Woah, I just checked out that MUI tutorial code. Thanks a lot... It really opened my eyes.
First the good part. There was a lot of functionality in the examples. And I wasn't as frightened off as I thought I would be.
The bad part. There were no comments in the code, which are absolutely essential in tutorials, and I didn't know what the hell was going on beyond realising that there was some sort of structure getting populated. At least I think it was a structure. And I have no idea of what that structure is. Hell, it looked greek.
It could just be that this is just not the way I am used to programming. I come from a windows .NET and Java background and I've used C/C++ on simple pc text based applications at various banks. You may scoff at the high level languages I just mentioned but they are a zillion times more user friendly and productive and clearer to understand than the code I just saw. They have to be.

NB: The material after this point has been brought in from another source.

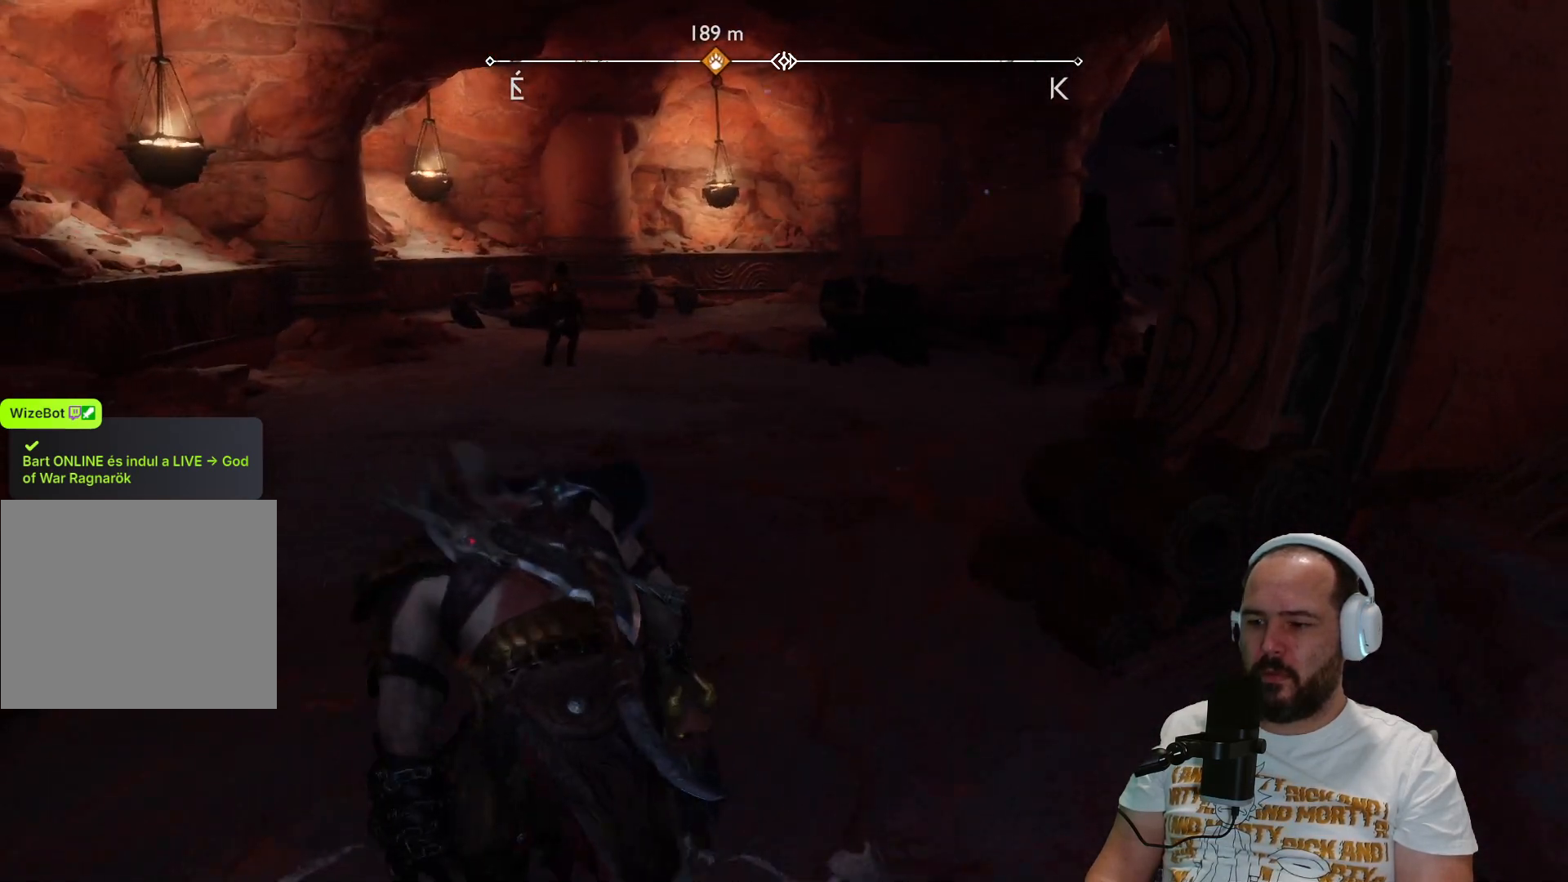
{"buttons": [], "left_stick": "up", "right_stick": "center", "events": []}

What I can't believe is that people actually program this way. WTF!!! No wonder beginners have no idea where to start.
The first thing I think I'm going to do, unless someone tells me it already exists, for the entire Amiga community, and especially the beginners, is encapsulate the library into C++ classes that are friendly to highlevel windows coders. Not the windows C++ programmers, who are just too clever. It just seems like too much low level gobbledy gook C code. I can understand for a game, but for standard UI development this is just too much.
I must, I simply must, create things like form object classes and various user control classes with all the relevant properties easily accessible. And I'll have to figure out an event driven kind of model somehow rather than just rely on a running loop. Yeah, I'll probably have to write a GUI builder too, maybe even automate the event handling. Looking at the code I can already see how I could do that. And Gosh, I'll have to dig up that String object manipulation code I wrote like 10 or more years ago.
This is just too bizzare. I really can't believe people are still programming this way. No really, is this some sort of joke? Is this really the way you're expecting people to program? What is the easiest to use application development environment/libraries on the Amiga at the moment? Is it what I just saw? GeekGadgets?
If this is the state of Amiga programming then expect an infusion of different ideas from the other established platforms, because this way of programming is just not going to sit well with us. We gotta bring the Amiga programming community into the 21st century.
Sorry if I sounded adversarial, I'm just a little disappointed as I just realised I've got a lot more work to do than I thought to port what I've been building for the last couple of months and I've got to get cracking.
I guess I musn't be surprised as event driven programming came out around the mid nineties and probably never existed in the Amiga's heydey. I guess it could have been worse.
Are you sure there isn't anything that does event driven programming? Because really the newbies are gonna love it. I don't care what language it is.
Man, this just brings it home that we need java on Amiga, if only to use something like JBuilder to program on a different platform. It'll practically build the entire app for you, with all the event handlers. I probably could have built the examples visually faster than it took to read them. We really are missing out otherwise.
Please, let me know. No really. I mean, I'll clean this whole thing up I will, for the good of everyone. It doesn't look that hard to do. Maybe a couple of months of work and I'll probably have to do it anyway to port my app. I tinkered with building an XML DOM parser, that works, and a simple SQL developer database a little while ago that I could include. Hell.... I could really do this.
Hmmmmm. If there is a need for such a thing I think I could do it. If I'm gonna spend all that time though, I might really go for it and make it a marketable product.
Do you think it is something you would be interested in purchasing?